Relevez tous les saints et saintes nommés dans le texte sur l'histoire ancienne de l'Aube.

# Texte étudié
────

Les plus anciens habitants du territoire qui a formé le département de l’Aube – dont l’histoire ait conservé le souvenir – sont les Tricasses (Tricassini) à l’ouest, et les Lingons à l’est. Les premiers, établis entre les Lingons et les Sénons, suivirent le sort de ces derniers et partagèrent leurs destinées. Avec eux ils prirent Rome (sauf le Capitole) vers l’an 400 avant Jésus-Christ, et, comme eux, ils donnèrent leur nom à une ville de l’Italie, à Troja (autrefois Traecae), dans la Capitanate (royaume de Naples).

Antérieurement à la conquête des Gaules par Jules César, qui eut lieu entre 58 et 50 ans avant notre ère, la cité des Tricasses, Traecae, aujourd’hui Troyes, avait assez d’importance pour frapper monnaie. Toutefois, le conquérant n’en fait pas mention dans ses Mémoires ; mais Pline l’Ancien nomme les Tricasses parmi les peuples de la Gaule. La domination romaine fut douce envers les Tricasses, dont la cité, qui prit le nom d’Augustobona, fit partie d’abord de la Ire Lyonnaise, puis, vers 360, de la IVe Lyonnaise, ou Lyonnaise-Sénonaise.

L’Évangile y fut prêché, dès le milieu du troisième siècle, par saint Potentien et saint Savinien, prêtres grecs originaires de Samos. Saint Parre ou Patrocle fut l’un des premiers martyres de la foi nouvelle en l’an 259. Peu de temps après, sainte Jule et vingt notables de la cité des Tricasses subirent également le martyre. Mais là, comme partout ailleurs, la persécution eut son effet ordinaire ; la communauté du Christ devint bientôt assez nombreuse pour être administrée par des évêques, dont saint Amateur fut le premier (340).

Toute la contrée qui forme le département de l’Aube avait été ravagée, en l’an 286, par les Bagaudes ou Vagaudes, troupe de vagabonds et de mécontents qui, vers 257, commencèrent à se révolter contre les empereurs romains et parcoururent la Gaule, mettant tout à feu et à sang. Vainqueur des Allemans, l’empereur Julien, qui n’était alors qu’associé à l’empire, vint à Troyes avec toute son armée, et, après avoir éprouvé une faible résistance, il s’en fit ouvrir les portes (360).

────

# Documents fournis
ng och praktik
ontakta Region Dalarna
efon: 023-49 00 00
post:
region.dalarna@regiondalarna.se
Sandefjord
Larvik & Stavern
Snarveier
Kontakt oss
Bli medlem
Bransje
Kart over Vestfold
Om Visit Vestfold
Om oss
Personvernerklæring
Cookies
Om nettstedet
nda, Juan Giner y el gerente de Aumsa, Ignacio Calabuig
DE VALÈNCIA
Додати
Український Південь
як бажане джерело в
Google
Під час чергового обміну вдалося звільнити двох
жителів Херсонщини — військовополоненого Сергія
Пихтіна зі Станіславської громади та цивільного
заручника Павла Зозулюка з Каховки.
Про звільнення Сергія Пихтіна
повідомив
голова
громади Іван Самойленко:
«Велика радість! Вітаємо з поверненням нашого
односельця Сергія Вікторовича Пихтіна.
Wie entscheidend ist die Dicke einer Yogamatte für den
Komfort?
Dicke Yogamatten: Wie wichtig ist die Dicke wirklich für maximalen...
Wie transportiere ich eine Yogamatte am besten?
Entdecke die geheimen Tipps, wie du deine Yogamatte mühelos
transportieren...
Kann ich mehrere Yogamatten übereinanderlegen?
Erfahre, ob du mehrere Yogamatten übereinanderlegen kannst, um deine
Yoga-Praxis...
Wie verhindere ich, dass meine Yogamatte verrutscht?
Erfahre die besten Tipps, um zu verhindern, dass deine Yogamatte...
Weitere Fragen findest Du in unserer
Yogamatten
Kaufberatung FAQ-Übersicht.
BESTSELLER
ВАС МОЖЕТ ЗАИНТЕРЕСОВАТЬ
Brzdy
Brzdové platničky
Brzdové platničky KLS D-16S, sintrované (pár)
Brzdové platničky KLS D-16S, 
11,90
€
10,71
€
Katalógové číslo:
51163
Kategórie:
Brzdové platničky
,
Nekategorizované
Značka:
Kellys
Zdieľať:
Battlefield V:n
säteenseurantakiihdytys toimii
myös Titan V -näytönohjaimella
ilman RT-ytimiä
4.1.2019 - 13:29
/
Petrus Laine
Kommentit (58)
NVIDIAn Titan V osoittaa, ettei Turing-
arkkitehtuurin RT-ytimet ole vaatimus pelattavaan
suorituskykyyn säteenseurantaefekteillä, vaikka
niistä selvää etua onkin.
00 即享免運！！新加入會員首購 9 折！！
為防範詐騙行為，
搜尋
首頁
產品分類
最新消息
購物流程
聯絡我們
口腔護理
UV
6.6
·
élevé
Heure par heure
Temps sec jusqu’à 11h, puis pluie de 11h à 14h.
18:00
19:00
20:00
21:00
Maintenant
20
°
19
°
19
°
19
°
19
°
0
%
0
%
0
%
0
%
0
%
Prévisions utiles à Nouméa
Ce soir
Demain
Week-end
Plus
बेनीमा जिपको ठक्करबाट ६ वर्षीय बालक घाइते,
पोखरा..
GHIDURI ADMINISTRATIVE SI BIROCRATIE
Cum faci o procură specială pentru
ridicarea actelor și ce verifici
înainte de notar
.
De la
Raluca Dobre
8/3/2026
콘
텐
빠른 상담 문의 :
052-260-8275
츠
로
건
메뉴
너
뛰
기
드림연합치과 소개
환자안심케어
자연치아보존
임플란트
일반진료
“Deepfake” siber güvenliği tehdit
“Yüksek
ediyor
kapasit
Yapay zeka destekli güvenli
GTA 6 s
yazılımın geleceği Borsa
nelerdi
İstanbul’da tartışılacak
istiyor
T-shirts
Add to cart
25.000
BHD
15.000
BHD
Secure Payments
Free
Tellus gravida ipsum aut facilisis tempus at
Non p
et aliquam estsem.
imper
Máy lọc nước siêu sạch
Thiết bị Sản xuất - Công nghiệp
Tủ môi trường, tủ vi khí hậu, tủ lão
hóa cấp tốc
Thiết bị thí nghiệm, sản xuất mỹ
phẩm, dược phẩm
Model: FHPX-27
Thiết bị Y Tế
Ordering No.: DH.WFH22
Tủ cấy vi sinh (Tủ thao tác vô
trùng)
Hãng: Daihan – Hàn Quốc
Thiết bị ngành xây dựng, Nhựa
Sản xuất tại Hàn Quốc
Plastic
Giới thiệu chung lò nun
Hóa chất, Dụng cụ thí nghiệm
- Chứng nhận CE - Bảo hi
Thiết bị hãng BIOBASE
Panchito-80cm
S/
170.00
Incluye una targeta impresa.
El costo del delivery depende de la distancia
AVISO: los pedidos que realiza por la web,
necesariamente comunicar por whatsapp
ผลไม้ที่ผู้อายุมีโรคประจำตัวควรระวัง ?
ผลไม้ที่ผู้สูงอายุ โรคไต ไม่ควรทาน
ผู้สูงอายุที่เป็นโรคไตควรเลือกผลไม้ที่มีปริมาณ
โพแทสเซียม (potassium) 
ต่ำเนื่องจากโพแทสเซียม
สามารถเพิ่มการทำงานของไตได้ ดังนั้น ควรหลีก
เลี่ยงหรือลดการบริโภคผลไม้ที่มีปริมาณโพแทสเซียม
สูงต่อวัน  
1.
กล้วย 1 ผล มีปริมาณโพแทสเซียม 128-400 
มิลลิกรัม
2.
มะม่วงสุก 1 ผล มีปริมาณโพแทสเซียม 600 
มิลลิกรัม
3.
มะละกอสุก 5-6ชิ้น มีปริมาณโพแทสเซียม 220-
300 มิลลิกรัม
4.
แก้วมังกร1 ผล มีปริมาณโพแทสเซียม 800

────

# Exercice corrigé
- saint Potentien
- saint Savinien
- saint Parre, ou Patrocle
- sainte Jule
- saint Amateur